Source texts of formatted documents

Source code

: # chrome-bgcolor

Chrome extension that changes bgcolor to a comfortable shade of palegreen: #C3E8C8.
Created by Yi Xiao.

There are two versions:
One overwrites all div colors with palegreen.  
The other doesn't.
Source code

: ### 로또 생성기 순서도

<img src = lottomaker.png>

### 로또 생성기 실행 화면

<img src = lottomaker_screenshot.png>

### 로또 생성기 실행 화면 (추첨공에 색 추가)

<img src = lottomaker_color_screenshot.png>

Requirement -> Return the source text of every item above, reproducing each line without any change.

Answer space ->
Source code

: # chrome-bgcolor

Chrome extension that changes bgcolor to a comfortable shade of palegreen: #C3E8C8.
Created by Yi Xiao.

There are two versions:
One overwrites all div colors with palegreen.  
The other doesn't.
Source code

: ### 로또 생성기 순서도

<img src = lottomaker.png>

### 로또 생성기 실행 화면

<img src = lottomaker_screenshot.png>

### 로또 생성기 실행 화면 (추첨공에 색 추가)

<img src = lottomaker_color_screenshot.png>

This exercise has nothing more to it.